Text passage
These are the versions I'm using.
keras==2.8.0
tensorflow==2.8.0
Python 3.9.9
But, where do you specify the versions of these packages in your DESCRIPTION file or your R package? Also, how is a user supposed to know which versions to use specifically?
I'm inexperienced in this domain, and I've not used reticulate much. Python has a requirements.txt
file generally which goes with its packages. Maybe it's worth adding the requirements.txt in the inst/extdata
field.
Also, can you confirm that this package is not compatible with the versions I mentioned?? And see if it's an issue within python? I can do the opposite and see if your fit_cpi
function works with the package versions you mentioned.
Hi @dongminjung,
After testing your package a little bit more, it seems the criteria for running it are very stringent and they work only with python 3.8 and the versions of Keras and TensorFlow you mentioned.
I've created a test docker image based on bioconductor/bioconductor_docker:devel
to make sure it's all reproducible.
The only issue I've had is, I'm unable to run it on Python 3.9 and the latest versions of Keras and TensorFlow. Please mention within your package README the specific versions. Do you have any plans to have your package work with the latest versions of Python / Tensorflow and Keras?
The docker image is nitesh1989/bioconductor_docker:deeppincs_RELEASE_3_15
.
$ python3 --version
Python 3.8.10
$ cat requirements.txt
absl-py==0.15.0
astunparse==1.6.3
cachetools==5.0.0
certifi==2021.10.8
charset-normalizer==2.0.12
flatbuffers==1.12
gast==0.3.3
google-auth==2.6.0
google-auth-oauthlib==0.4.6
google-pasta==0.2.0
grpcio==1.32.0
h5py==2.10.0
idna==3.3
importlib-metadata==4.11.1
joblib==1.1.0
Keras==2.4.3
Keras-Preprocessing==1.1.2
Markdown==3.3.6
numpy==1.19.5
oauthlib==3.2.0
opt-einsum==3.3.0
pandas==1.4.0
protobuf==3.19.4
pyasn1==0.4.8
pyasn1-modules==0.2.8
python-dateutil==2.8.2
pytz==2021.3
PyYAML==6.0
requests==2.27.1
requests-oauthlib==1.3.1
rsa==4.8
scikit-learn==1.0.2
scipy==1.8.0
six==1.15.0
sklearn==0.0
tensorboard==2.8.0
tensorboard-data-server==0.6.1
tensorboard-plugin-wit==1.8.1
tensorflow==2.4.0
tensorflow-estimator==2.4.0
termcolor==1.1.0
threadpoolctl==3.1.0
typing-extensions==3.7.4.3
urllib3==1.26.8
Werkzeug==2.0.3
wrapt==1.12.1
zipp==3.7.0
Hi Nitesh.

Recorded information
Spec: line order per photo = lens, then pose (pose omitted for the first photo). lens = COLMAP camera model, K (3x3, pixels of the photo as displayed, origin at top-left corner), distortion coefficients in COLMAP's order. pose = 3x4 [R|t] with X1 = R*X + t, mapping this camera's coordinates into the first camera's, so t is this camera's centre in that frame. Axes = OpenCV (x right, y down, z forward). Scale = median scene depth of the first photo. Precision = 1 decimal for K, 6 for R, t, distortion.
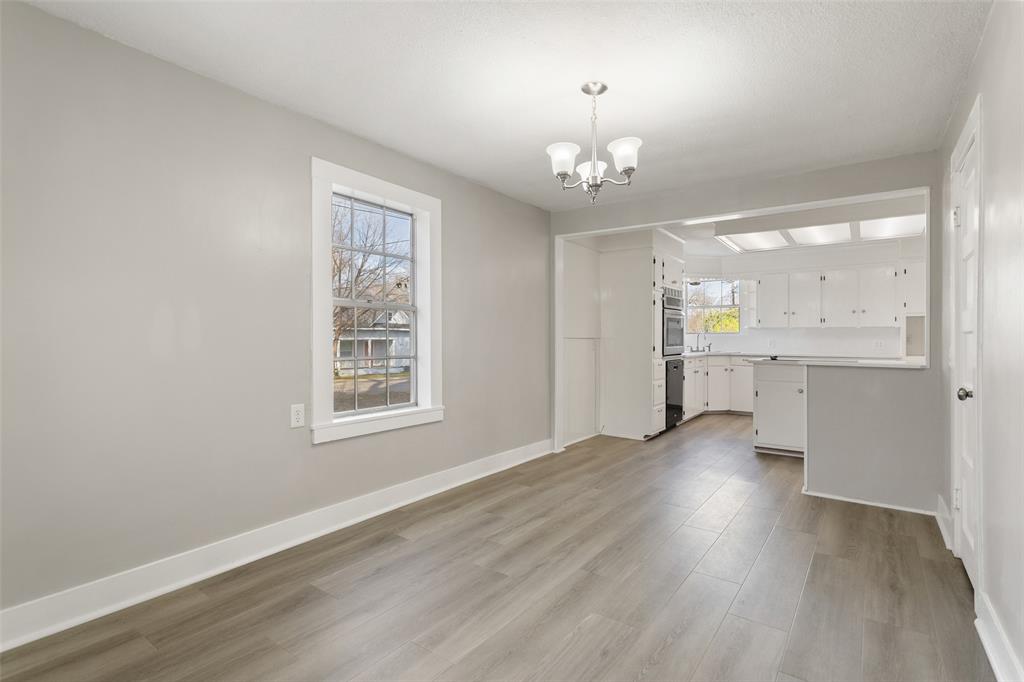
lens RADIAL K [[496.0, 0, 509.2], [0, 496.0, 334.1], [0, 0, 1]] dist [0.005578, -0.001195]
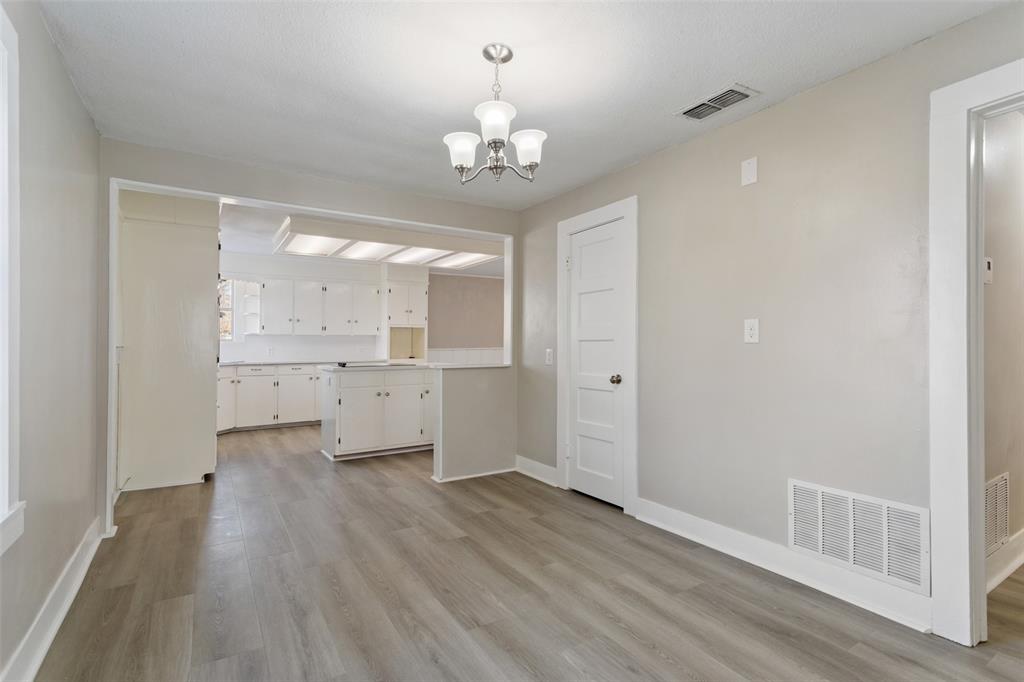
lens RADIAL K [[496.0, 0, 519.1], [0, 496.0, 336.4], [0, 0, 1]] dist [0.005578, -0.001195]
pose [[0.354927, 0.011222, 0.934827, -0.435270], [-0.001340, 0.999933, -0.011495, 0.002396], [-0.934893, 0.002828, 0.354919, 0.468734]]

--

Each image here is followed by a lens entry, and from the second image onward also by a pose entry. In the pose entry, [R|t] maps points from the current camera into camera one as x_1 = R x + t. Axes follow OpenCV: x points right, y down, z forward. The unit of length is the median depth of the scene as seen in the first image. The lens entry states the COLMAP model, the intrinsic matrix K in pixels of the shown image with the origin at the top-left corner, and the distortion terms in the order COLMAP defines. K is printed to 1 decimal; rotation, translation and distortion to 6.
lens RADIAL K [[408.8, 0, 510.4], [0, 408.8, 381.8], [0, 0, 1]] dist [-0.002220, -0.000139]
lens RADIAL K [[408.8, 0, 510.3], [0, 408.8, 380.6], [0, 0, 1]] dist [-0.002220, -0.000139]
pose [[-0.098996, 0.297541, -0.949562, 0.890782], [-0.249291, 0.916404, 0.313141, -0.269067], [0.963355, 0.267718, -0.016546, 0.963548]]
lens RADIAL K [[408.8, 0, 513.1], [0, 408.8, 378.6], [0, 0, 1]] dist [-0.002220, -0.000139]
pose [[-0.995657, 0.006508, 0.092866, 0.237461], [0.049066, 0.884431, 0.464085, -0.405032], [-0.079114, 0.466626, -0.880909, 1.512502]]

Work to be completed
Please pick up the thread on Python package versions after its final line and write the next part. The material has no connection to the thread on Python package versions.

Output for this task
Ok. I'll add the versions of packages I used to the README file. To keep up with changes, I'll update DeepPINCS with latest versions of Tensorflow, Keras packages and Python. I'll let you know if it will be done. Thank you for your help.
Hi @nturaga
I updated the development version of DeepPINCS (1.3.8) for the latest versions of Tensorflow, Keras packages and Python. Also, the versions of these packages are mentioned in the README file. Please find them. Thanks.
Hi Dongmin,
I’m part of the Bioconductor Core team, and we’ve been taking a look at your package.
Your package has an issue, where the vignette is not fully run.
Essentially in your vignette, the
DeepPINCS::fit_cpi()
function fails, leading to the error as shown in this gist https://gist.github.com/nturaga/311c05d989208e4a363d661c9c18e29cThis happens on both CPU and GPUs. Essentially the only reason your package passes on the Bioconductor build system is because that ‘if’ statement at the beginning of the model fit results to ‘FALSE’
This shouldn’t be used if you actually want to run the vignette. Please fix the error shown in the gist.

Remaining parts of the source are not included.